EXERCISE INSTRUCTIONS: Please tally how many of the lines below contain the string "length", with case counting. Give only the number.

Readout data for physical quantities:
▽
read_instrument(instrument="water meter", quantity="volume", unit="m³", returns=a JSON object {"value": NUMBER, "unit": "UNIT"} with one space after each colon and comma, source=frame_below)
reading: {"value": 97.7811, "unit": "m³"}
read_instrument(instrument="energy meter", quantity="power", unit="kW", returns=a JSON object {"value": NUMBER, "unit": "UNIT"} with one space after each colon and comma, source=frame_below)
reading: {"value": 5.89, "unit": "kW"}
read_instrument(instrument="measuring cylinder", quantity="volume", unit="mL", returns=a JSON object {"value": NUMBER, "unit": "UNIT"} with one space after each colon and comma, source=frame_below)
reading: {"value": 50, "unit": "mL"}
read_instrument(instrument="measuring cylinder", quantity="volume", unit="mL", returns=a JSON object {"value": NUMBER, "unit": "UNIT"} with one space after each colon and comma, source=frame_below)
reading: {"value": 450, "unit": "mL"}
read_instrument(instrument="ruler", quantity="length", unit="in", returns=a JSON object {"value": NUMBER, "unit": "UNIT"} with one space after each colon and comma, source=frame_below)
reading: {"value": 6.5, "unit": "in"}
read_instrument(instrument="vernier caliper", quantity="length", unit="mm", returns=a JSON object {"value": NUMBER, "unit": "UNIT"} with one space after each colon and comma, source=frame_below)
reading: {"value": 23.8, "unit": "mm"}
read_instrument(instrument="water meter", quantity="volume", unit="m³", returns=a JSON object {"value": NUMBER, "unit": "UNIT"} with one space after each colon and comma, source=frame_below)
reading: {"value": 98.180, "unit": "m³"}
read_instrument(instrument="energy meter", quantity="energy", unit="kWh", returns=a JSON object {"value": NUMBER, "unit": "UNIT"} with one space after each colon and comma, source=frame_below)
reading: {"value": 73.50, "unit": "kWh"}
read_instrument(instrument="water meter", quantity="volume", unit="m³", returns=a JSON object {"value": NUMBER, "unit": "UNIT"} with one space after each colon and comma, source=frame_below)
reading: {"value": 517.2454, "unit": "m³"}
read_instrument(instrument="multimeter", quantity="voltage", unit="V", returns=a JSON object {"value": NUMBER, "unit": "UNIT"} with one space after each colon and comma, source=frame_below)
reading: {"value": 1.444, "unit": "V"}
△
REPLY: 2